**Prompt:**
Extract each line of the material that follows exactly and omit its pictures.

**Information supplied:**
───

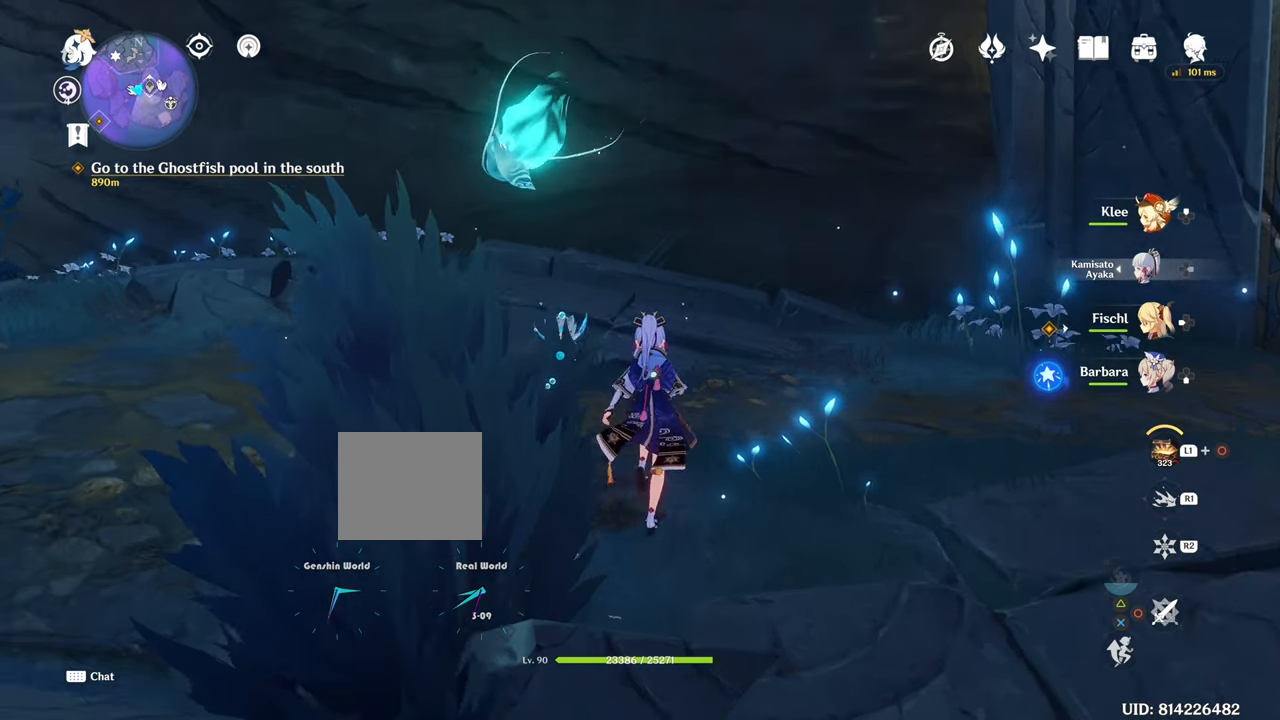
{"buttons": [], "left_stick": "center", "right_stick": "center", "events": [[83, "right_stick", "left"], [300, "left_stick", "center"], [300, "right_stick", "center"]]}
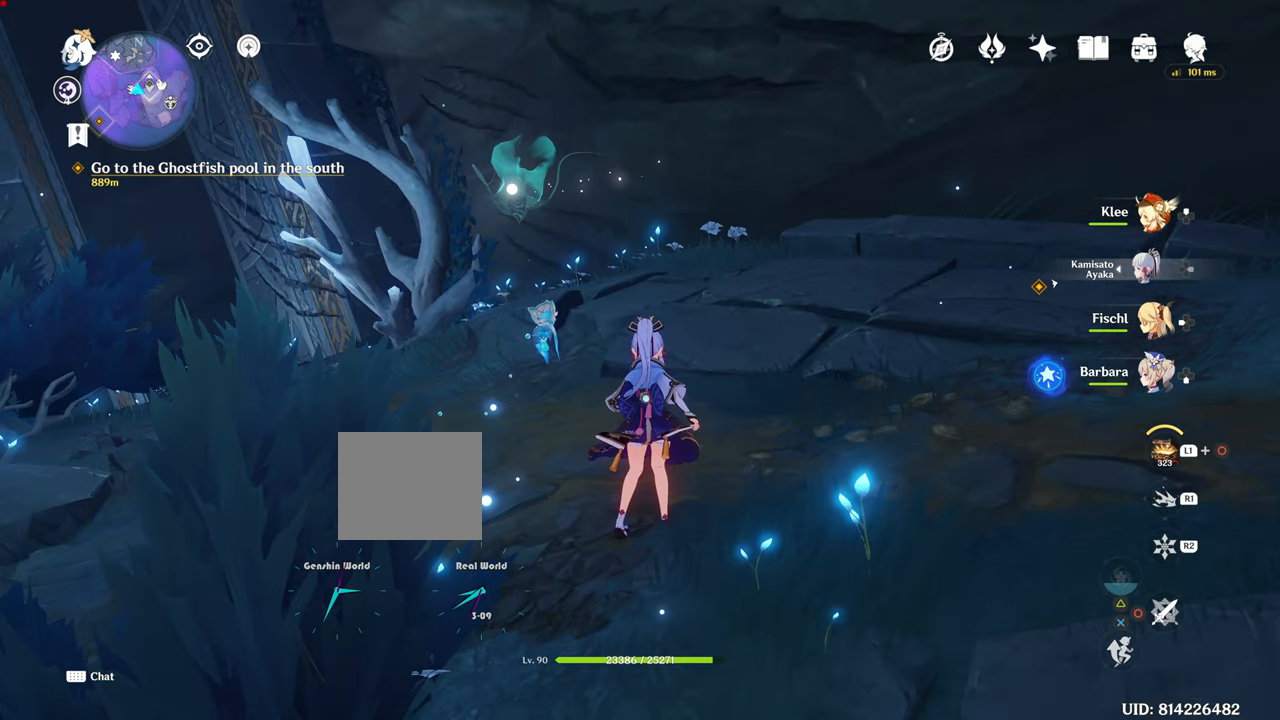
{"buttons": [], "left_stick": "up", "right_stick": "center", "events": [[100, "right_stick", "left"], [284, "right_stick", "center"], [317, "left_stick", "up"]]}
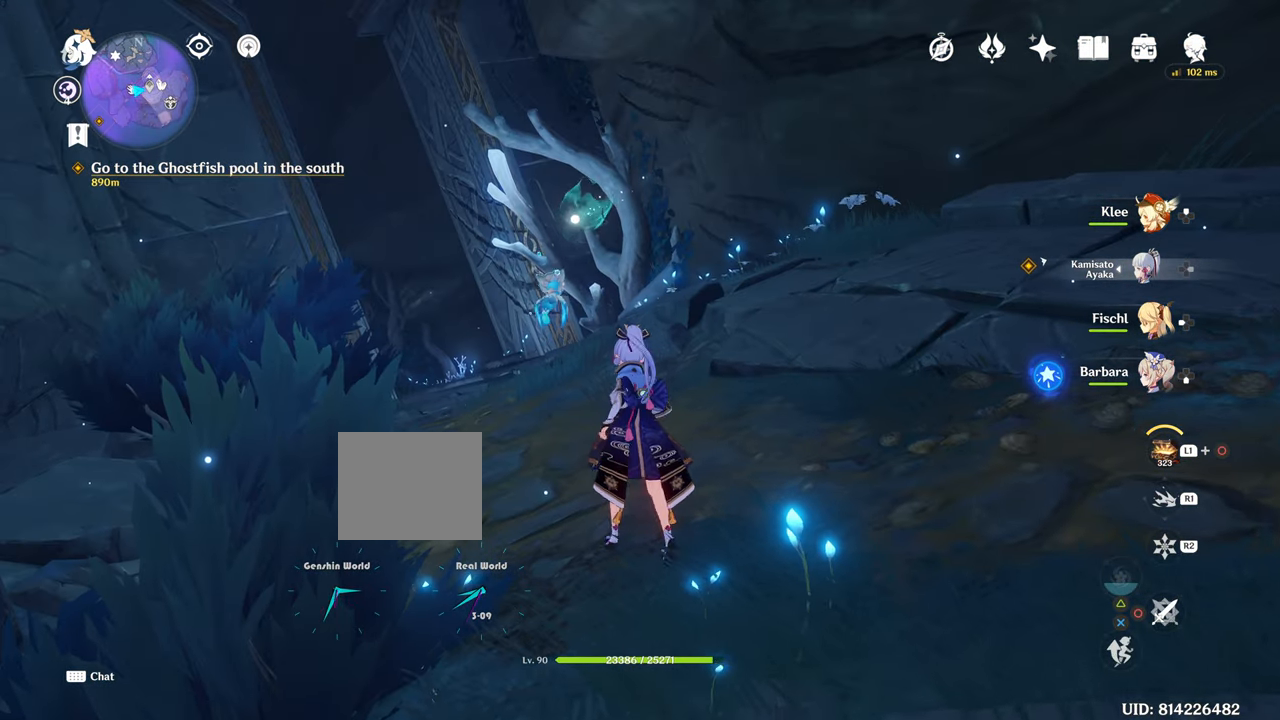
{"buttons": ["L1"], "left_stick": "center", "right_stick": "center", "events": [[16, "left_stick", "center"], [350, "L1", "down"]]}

───

**Result for this task:**
{"buttons": [], "left_stick": "center", "right_stick": "center", "events": [[83, "right_stick", "left"], [300, "left_stick", "center"], [300, "right_stick", "center"]]}
{"buttons": [], "left_stick": "up", "right_stick": "center", "events": [[100, "right_stick", "left"], [284, "right_stick", "center"], [317, "left_stick", "up"]]}
{"buttons": ["L1"], "left_stick": "center", "right_stick": "center", "events": [[16, "left_stick", "center"], [350, "L1", "down"]]}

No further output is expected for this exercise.